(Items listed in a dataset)
——

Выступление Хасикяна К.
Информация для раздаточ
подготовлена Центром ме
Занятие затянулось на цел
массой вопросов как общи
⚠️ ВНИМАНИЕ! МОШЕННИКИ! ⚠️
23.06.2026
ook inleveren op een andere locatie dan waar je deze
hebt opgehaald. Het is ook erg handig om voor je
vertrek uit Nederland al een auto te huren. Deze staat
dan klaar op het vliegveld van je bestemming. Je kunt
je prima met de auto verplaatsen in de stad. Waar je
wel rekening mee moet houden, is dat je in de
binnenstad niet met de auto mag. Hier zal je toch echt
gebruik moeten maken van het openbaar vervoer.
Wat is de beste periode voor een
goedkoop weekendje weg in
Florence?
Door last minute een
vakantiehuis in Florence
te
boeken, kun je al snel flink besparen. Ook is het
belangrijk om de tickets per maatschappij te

——

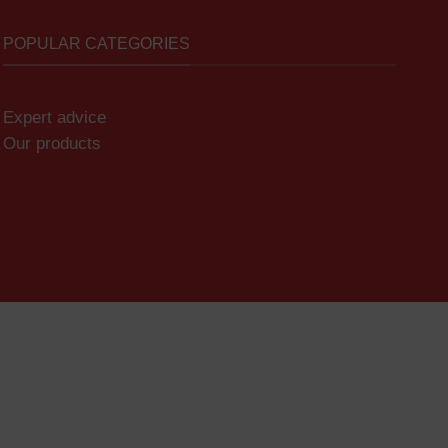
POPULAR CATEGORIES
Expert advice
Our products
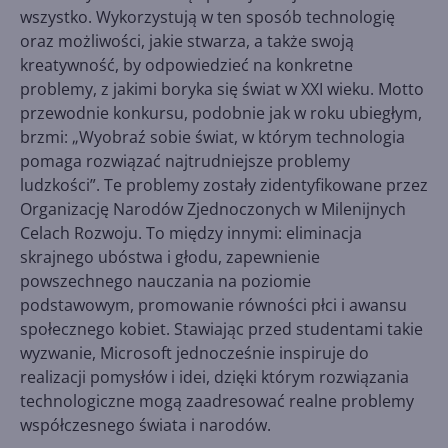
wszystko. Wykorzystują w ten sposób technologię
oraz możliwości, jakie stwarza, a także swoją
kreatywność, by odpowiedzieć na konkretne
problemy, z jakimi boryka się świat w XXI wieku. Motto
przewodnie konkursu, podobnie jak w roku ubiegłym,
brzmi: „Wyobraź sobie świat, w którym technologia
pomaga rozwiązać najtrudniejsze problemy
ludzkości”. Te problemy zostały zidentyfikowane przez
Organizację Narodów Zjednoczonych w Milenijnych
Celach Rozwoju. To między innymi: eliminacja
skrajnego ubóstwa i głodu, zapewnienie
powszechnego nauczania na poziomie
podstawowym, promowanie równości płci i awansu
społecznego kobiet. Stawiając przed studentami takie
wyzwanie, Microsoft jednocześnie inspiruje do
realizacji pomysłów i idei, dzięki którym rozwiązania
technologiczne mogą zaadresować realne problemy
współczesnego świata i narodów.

——

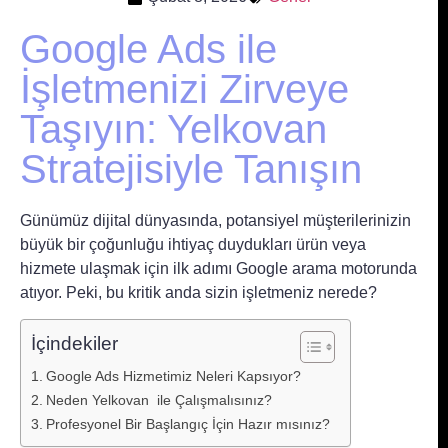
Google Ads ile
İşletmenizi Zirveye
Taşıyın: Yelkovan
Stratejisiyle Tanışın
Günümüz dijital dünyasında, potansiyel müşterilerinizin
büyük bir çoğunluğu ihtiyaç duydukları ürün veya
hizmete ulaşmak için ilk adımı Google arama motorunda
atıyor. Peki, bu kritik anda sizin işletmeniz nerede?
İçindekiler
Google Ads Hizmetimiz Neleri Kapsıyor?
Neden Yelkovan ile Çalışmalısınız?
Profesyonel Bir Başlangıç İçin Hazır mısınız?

——

• _Exercise prompt_: The lines above starting at the one that contains "technologiczne mogą zaadresować" and ending at the one that contains "współczesnego świata i narodów." must be transcribed exactly, and no other lines may appear.

• _Answer below_:
technologiczne mogą zaadresować realne problemy
współczesnego świata i narodów.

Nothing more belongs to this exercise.